This week, Q & A examines the effect the Tea Party will have on the GOP's prospects in the upcoming midterm elections. Today, we hear from Mark Silk, who writes the blog Spiritual Politics and is a contributor at BeliefNet. Silk is a professor at Trinity College in Hartford, Connecticut.
The question: Will the Tea Party be a blessing or a curse for the GOP in the upcoming midterm elections?

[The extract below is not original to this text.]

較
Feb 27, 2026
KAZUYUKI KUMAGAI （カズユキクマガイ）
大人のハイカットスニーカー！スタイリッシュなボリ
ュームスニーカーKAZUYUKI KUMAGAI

Mark Silk: I predict that come November the Tea Party will be a blessing for the Republican Party -- unless the Democrats can manage to hang Tea Party extremism around GOP necks. As a constituency, the Tea Party represents little more than the social conservative base of the GOP, re-energized. What distinguishes it from the religious right of yore is that the leadership -- and especially the money boys at Tea Party Express -- has fixed the messaging firmly on low taxes and small government. But it’s never been a movement of libertarians.
Real libertarians are so thin on the ground in America that they can’t run for office as themselves. Rand Paul may once have been one of them, but what secured him the GOP senatorial nomination in Kentucky was taking the pro-life pledge. That brought James Dobson on board and the rest is history. If there’s a pro-choice, pro-gay marriage Tea Party candidate out there, I haven’t heard of her.
But you’d be wrong to think the Tea Party consists of social conservatives masquerading in conservative economic clothing. From the outset, the religious right had low taxes and small government on its to-do list. Ask Bob Riley of Alabama. In 2003, when that conservative Republican governor invoked Christian values to shift Alabama’s hopelessly regressive tax burden from poor people towards wealthy corporate interests, the Christian Coalition of Alabama came out in vigorous opposition—and Riley’s referendum was slaughtered at the polls. It has been no stretch at all for Christian conservatives like Bob McDonnell of Virginia, Sharron Angle of Nevada, Michelle Bachmann of Minnesota, and now, Christine O’Donnell of Delaware (to say nothing of the Mama-Grizzly-in-chief) to wrap themselves in the Tea Party agenda.
If that agenda seems to have the Democrats in Congress spooked, it’s because they have given Americans little reason to believe in the legislation they’ve worked so hard to pass. And because a populist economic movement in hard times—even one as wacky as the Tea Party—is difficult for them to disrespect. But if they don’t start disrespecting it, and quickly, it’s curtains in November.